El jefe decidió vencer la obcecada resistencia de los vecinos con el peso de la ley. Sus abogados, Burguer y Hayok, prepararon el ataque jurídico alegando contra los vecinos los cargos mas ignominiosos: obstrucción a la modernización, ilegítima resistencia a la privatización y oposición subversiva a la mundialización. Lograron que el «orden establecido» fulminara como un rayo la posición de la gente para lanzarla a los «pantanos de la desmemoria». Los vecinos hicieron la defensa inútil que la ley les permitía. Elías se dijo, justificándose en la Ley: «ahora si hemos procedido con derecho y justicia».

Elías estaba contento con sus sueños y el final de esta historia. Acudió al jefe para reubicar de inmediato a la gente en un cenagoso terreno llamado “El Resto de la Historia”. Pero el jefe le dijo: «No sea tonto. Esos pantanos son invivibles» y dio la orden de expropiación.

Los planes de Elías eran construir y no destruir . Así que decidió modificar levemente el diseño y dejar un rincón a las familias. Al cabo, ocupaban un espacio ínfimo, no requerían servicios públicos y no harían estorbo. Pasó la corrección y estaba a punto de ejecutarla cuando el Jefe envió un combo de anticuarios y cañonistas para impedir cualquier cambio subversivo. Elías previendo la reprimenda se refugió en la empresa de su padre. Pero su padre lo despidió: no estaba dispuesto a salir del mercado; prefirió sacrificar a su hijo que a la empresa. Elías debió internarse en la periferia de la ciudad.

Allí, vivió con la viudez de su soledad y del oficio lego de albañil. En la nocturna angustia de su conciencia, la culpa lo atormentaba. Organizó algunos obreros y se armaron de odios ciegos y calamidades para ir en defensa de la Utopía. “Y el amor de un Dios celoso ardió en su pecho”. Sus reivindicaciones no se hicieron esperar. Emboscó a cuatrocientos paladines del imperio y los aporreó con el mazo de su odio hasta quedar exhausto. Llegó triunfal a la aldea, pero nadie lo recibió con vítores. Inclusive, una vieja que tenía mas arrugas que la paciencia histórica le gritó a la cara que las represalias del Emporio serían aún mayores.

Elías con su desesperanza acorralada se sentó a la orilla del río a llorar su lucha fracasada y se dijo: «Ya basta Dios mío, toma mi vida». Contempló los estragos del poder y comprendió que había actuado en defensa de la gente con las armas del Imperio.

Una niña le ofreció tres papas y medio chorizo y le dijo: «Levántate y come». Y con la fuerza que le dió aquella comida, alzó los ojos y miró en el horizonte las ondulaciones de la montaña, descubrió que las vetas de la Utopía no servían para construir las enormes «Torres del Imperio». Reunió a la gente y les presentó un estudio del subsuelo histórico.

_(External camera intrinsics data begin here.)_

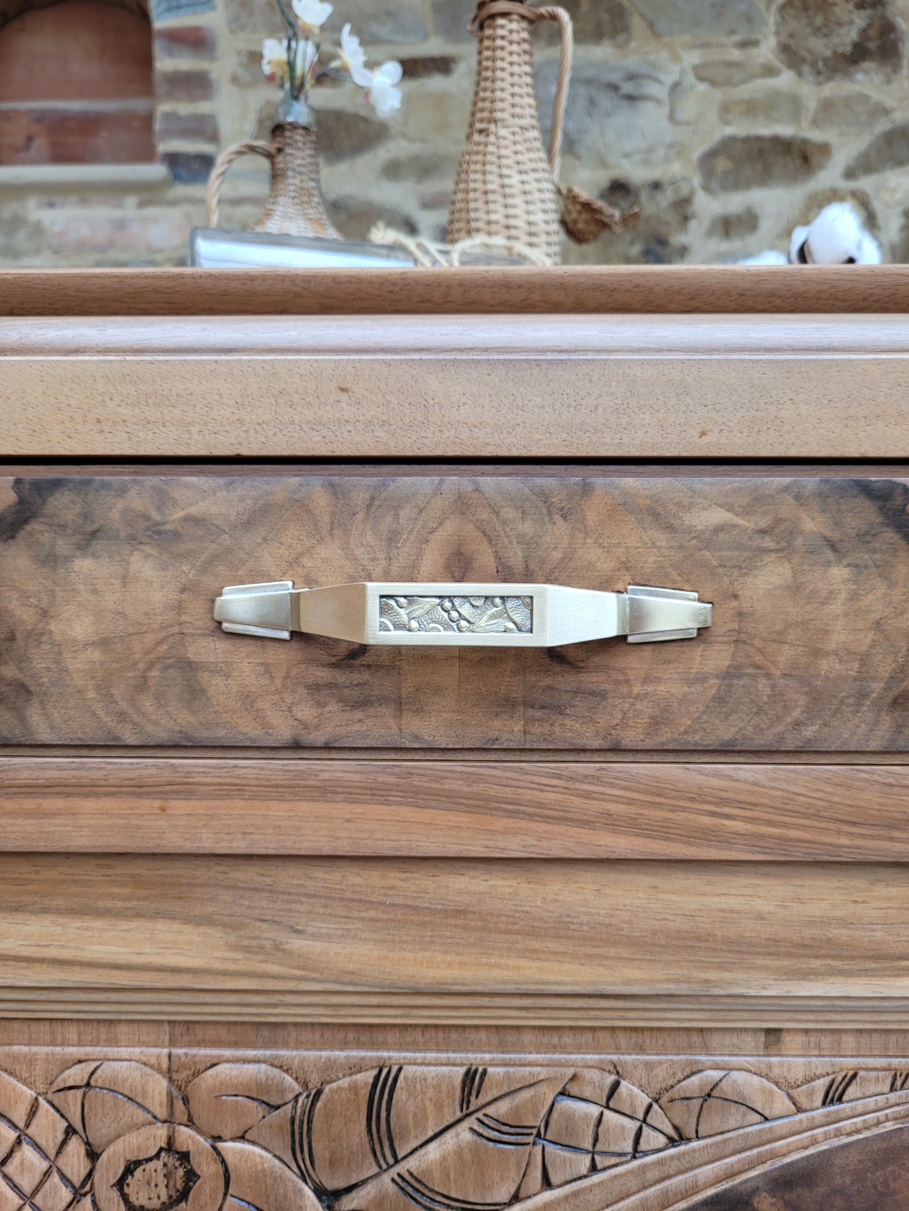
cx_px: 454
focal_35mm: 26
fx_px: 910
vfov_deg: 67.3
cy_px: 606
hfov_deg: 53.1
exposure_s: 1/120
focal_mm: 5.4
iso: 100
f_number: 1.8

Luego, los acompañó ante el tribunal e hicieron el reclamo. La burocracia determinó "el trámite respectivo", la nueva urbanización quedaba temporalmente suspendida.

Así, “Elías sintió el murmullo de una suave brisa” recogió sus pasos y la esperanza abandonada en el sendero. Dios era grande en el humilde trasegar de la comunidad. El camino se hace con los pies descalzos de la fe y el amor. Si no se ganaba la batalla, por lo menos no se perdía la dignidad. Ahora, tenía un presente y un futuro en compañía de un pueblo. La vida no estaba acabada y sabía mejor con caldo de gallina.

La fiesta era grande entre los vecinos y había que gozar la tregua y resistir los continuos embates del Imperio. Elías arregló un carro de fuego y flores para pasear a Esperanza, la reina del pueblo, y buscó con la tenacidad de la solidaria compañía el mejor rumbo para hacer vivible los «Montes de la Utopía». El final no era del todo feliz ni infeliz, porque éste no es el final de la historia, sino el comienzo de otra historia: la resistencia de Eliseo.

Esta historia no tiene moraleja, porque sólo nos recuerda la historia de Eías de Tishbé (1R 17-2R 2, 12), un hombre sincero y emotivo que creía que las cosas se podían arreglar a machetazos, por eso acuchilló a cuatro cientos sacerdotes de Baal. Pero, en el monte Orbe, el «Señor de la historia» le enseñó que la ‘cosa no era por ahí’, mientras Elías hacía un ‘retiro espiritual’ (1Re 19, 1-18). El Dios de la vida no está en el huracán, en el terremoto ni en el fuego (11Re 11-12), sino en la brisa suave que no apaga el pabilo humeante de la historia ni la caña cascada de la utopía (Mt 12, 20).